== Given material ==
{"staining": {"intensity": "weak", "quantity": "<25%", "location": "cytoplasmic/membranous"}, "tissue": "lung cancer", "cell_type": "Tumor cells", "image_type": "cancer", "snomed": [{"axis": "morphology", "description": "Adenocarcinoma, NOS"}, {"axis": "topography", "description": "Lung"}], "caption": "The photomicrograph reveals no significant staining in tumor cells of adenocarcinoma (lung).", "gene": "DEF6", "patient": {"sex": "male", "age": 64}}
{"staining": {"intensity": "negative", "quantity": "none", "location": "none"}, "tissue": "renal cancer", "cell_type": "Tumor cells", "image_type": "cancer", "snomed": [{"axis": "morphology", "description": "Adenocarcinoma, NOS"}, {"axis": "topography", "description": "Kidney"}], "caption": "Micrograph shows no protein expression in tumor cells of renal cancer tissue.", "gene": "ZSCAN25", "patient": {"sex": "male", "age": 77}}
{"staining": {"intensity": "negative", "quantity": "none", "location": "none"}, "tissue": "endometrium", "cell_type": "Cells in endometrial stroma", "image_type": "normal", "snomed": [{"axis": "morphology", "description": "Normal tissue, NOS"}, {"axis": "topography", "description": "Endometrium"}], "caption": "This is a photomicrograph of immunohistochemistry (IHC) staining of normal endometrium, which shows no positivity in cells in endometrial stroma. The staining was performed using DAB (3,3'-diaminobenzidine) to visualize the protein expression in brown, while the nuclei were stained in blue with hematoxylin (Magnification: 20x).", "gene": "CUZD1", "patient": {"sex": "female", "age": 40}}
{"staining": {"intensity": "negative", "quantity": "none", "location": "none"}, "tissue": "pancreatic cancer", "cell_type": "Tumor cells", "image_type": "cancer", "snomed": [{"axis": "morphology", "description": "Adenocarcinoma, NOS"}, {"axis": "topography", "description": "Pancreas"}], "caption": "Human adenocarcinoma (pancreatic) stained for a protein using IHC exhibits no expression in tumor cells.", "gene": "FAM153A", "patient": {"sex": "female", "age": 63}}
===
The problem —
Exactly as shown, output all of the material above.

Answer to this problem —
{"staining": {"intensity": "weak", "quantity": "<25%", "location": "cytoplasmic/membranous"}, "tissue": "lung cancer", "cell_type": "Tumor cells", "image_type": "cancer", "snomed": [{"axis": "morphology", "description": "Adenocarcinoma, NOS"}, {"axis": "topography", "description": "Lung"}], "caption": "The photomicrograph reveals no significant staining in tumor cells of adenocarcinoma (lung).", "gene": "DEF6", "patient": {"sex": "male", "age": 64}}
{"staining": {"intensity": "negative", "quantity": "none", "location": "none"}, "tissue": "renal cancer", "cell_type": "Tumor cells", "image_type": "cancer", "snomed": [{"axis": "morphology", "description": "Adenocarcinoma, NOS"}, {"axis": "topography", "description": "Kidney"}], "caption": "Micrograph shows no protein expression in tumor cells of renal cancer tissue.", "gene": "ZSCAN25", "patient": {"sex": "male", "age": 77}}
{"staining": {"intensity": "negative", "quantity": "none", "location": "none"}, "tissue": "endometrium", "cell_type": "Cells in endometrial stroma", "image_type": "normal", "snomed": [{"axis": "morphology", "description": "Normal tissue, NOS"}, {"axis": "topography", "description": "Endometrium"}], "caption": "This is a photomicrograph of immunohistochemistry (IHC) staining of normal endometrium, which shows no positivity in cells in endometrial stroma. The staining was performed using DAB (3,3'-diaminobenzidine) to visualize the protein expression in brown, while the nuclei were stained in blue with hematoxylin (Magnification: 20x).", "gene": "CUZD1", "patient": {"sex": "female", "age": 40}}
{"staining": {"intensity": "negative", "quantity": "none", "location": "none"}, "tissue": "pancreatic cancer", "cell_type": "Tumor cells", "image_type": "cancer", "snomed": [{"axis": "morphology", "description": "Adenocarcinoma, NOS"}, {"axis": "topography", "description": "Pancreas"}], "caption": "Human adenocarcinoma (pancreatic) stained for a protein using IHC exhibits no expression in tumor cells.", "gene": "FAM153A", "patient": {"sex": "female", "age": 63}}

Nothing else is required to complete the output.